• [Exercise objective]
Check every line below for the string "Representations". Copy the ones that have it.

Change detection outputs
=-=-=-=-=

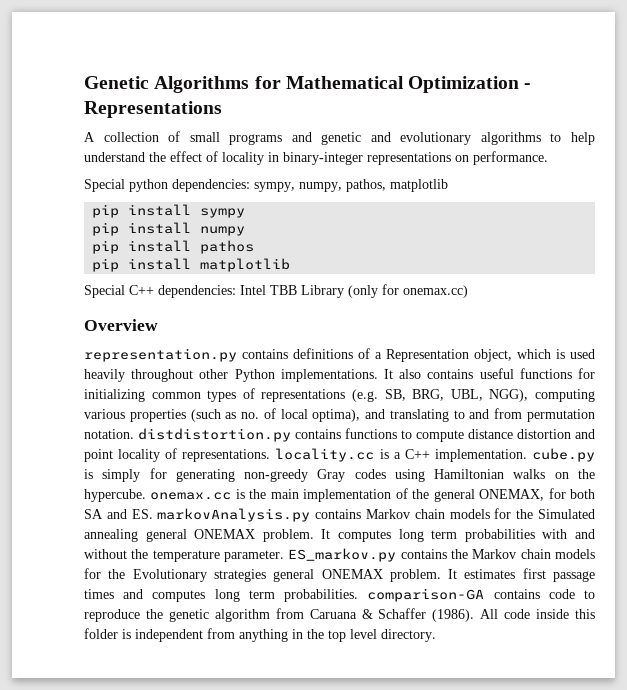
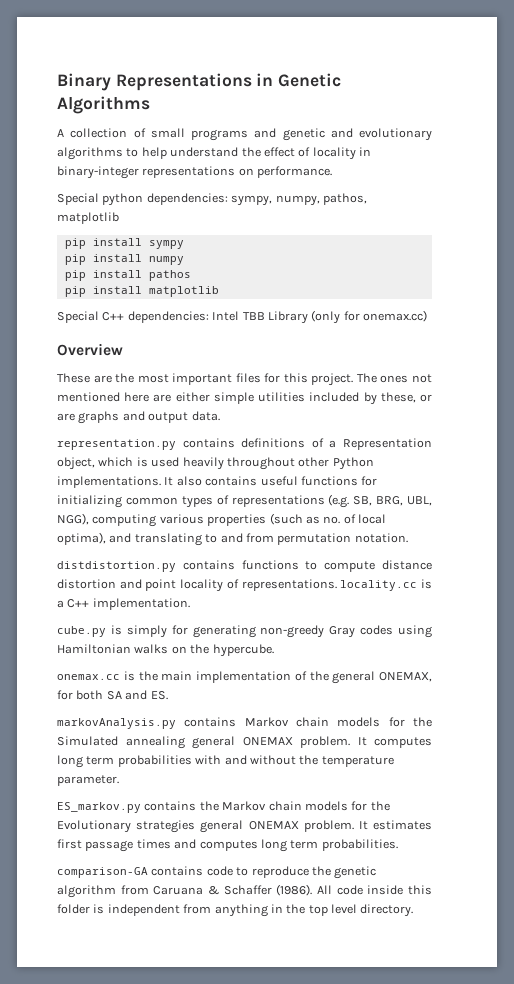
(84, 82) none -> [57,73,274,91] Binary Representations in
[254,76,532,93] [84,101,222,118] for Mathematical Optimization - Representations -> (150, 105) none
(158, 325) none -> [57,373,432,386] [57,392,433,405] [57,411,220,424] // These are the most important files for this project. The ones not mentioned here are either simple utilities included by these, or are graphs and output data.
(134, 434) none -> (408, 538) //
(527, 455) none -> (190, 604) //
(146, 495) none -> (274, 650) //
(153, 514) none -> (168, 695) //
(284, 556) none -> (119, 780) //
(359, 595) none -> (398, 845) //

=-=-=-=-=

• [Task output]
(84, 82) none -> [57,73,274,91] Binary Representations in
[254,76,532,93] [84,101,222,118] for Mathematical Optimization - Representations -> (150, 105) none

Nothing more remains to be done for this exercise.